Герасимов снисходительно улыбнулся. Скоро ли перестроишь на мирный лад заводы, если война и кончится? Ясно, что Головенко перехватил. Ну, что же, пусть пофантазирует, это не возбраняется. Как никак, тракторов наготовлено все же достаточно.

Головенко за рукав потащил Герасимова в отдаленный угол.

— Взгляни: что это такое?

Герасимов увидел обыкновенные тракторные плуги.

— Н-да, готовы, значит, — сказал он, ничего не видя в плугах необычного.

— Готовы то готовы, а ты взгляни сюда. — Головенко указал на маленький лемешок, укрепленный впереди большого.

Герасимов долго осматривал лемешок и даже постучал по нему пальцем.

— Понял в чем дело? — спросил Головенко.

— Н-да, — протянул Герасимов, не зная, что сказать.

— Предплужник. Будет помогать нам повышать плодородие почвы.

— Дельно. Скажи, пожалуйста! Кто же придумал?

— Кто придумал не знаю, а вот заставил нас это сделать Гаврила Федорович.

У ворот мастерской они встретились с рабочими, толпой выходившими из сборочного цеха.

— Кончилось собрание, — пояснил Головенко. — Ну, как дела? — обратился он к подходившему Усачеву, — засиделись мы с Кузьмичом, так и не попали на собрание.

— Ничего.
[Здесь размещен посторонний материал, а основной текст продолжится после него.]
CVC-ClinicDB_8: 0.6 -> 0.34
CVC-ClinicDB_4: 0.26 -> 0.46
Всё в порядке. Рабочие поддержали решение партсобрания. За отчисление проголосовали все единодушно.

Головенко значительно взглянул на Герасимова.

— Понимаешь, Кузьмич?

— Что…

— Рабочие решили отчислить в фонд обороны еще часть своего заработка.
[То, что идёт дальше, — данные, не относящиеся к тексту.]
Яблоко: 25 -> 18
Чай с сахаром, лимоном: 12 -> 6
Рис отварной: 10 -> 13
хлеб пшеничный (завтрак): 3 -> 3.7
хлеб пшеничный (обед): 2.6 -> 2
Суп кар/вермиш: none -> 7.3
На перекрестке Головенко попрощался с Герасимовым и пошел домой. Оля ждала его обедать. С отъездом Клавы в командировку она была полной хозяйкой и очень гордилась этим.

Усачев задержал Герасимова на перекрестке:

— Подсчитал, Кузьмич, сколько хлеба выходит на трудодень?
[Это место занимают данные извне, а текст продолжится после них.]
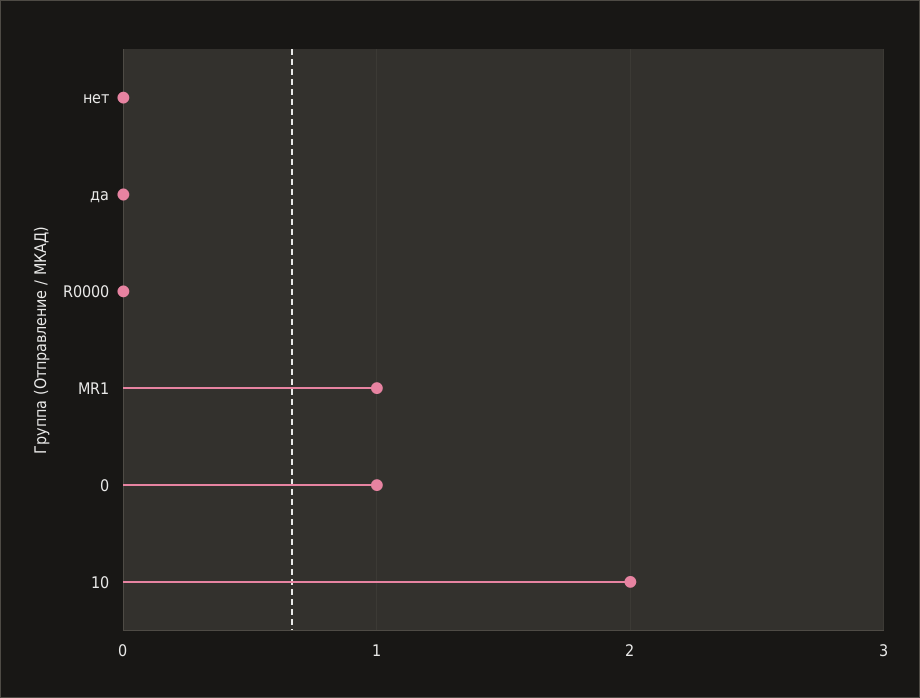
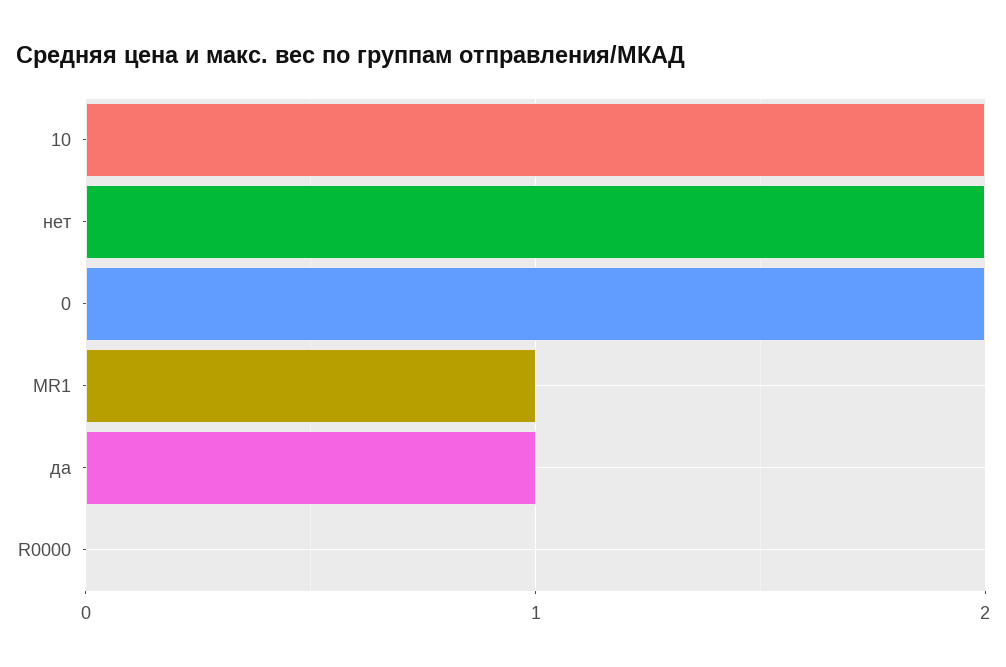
нет: 0 -> 2
да: 0 -> 1
0: 1 -> 2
— Да что-нибудь около трех килограммов, — сказал Герасимов.

Усачев округлил глаза:

— Неплохо. Как ты смотришь на решение рабочих?

Герасимов насторожился:

— Это насчет отчисления. Дело хорошее.

— От рабочих отставать неудобно… Обсуди с колхозниками. Предупреждаю — дело добровольное. Пусть сами колхозники решают. Понимаешь, в чем дело?

— Понимаю… — замялся Герасимов: — видишь ли, товарищ Усачев, какая история… Что касается меня — с полной душой, приветствую и присоединяюсь, но…

— Сомневаешься в народе? — подсказал Усачев.

— Скажу прямо, нету настоящей уверенности. Малосемейные те сразу поддержат, слов нет. А такие, к примеру, как Анна Буйнова — трое ребятишек да свекор инвалид, что тут скажешь?

— Вот что, Кузьмич, обмозгуй это дело и поставь вопрос на собрании. Никакого решения навязывать колхозникам не нужно — пусть народ решает сам.

— Хорошо, обдумаем… — согласился уклончиво Герасимов.

Усачев молча пожал ему руку, и они разошлись.

ГЛАВА ЧЕТЫРНАДЦАТАЯ

Красный Кут спал. Только в правлении колхоза еще светились окна. Счетовод подбивал итоги. Лицо его заросло седой щетиной, на кончике носа, усеянного мелкими бусинками пота, сидели круглые очки в роговой оправе. Густые брови от утомления были подняты, на лбу гармошкой собрались глубокие морщины. Герасимов сидел у стола напротив счетовода. Преодолевая дремоту, он следил, как рука счетовода выводила кряжистые цифры.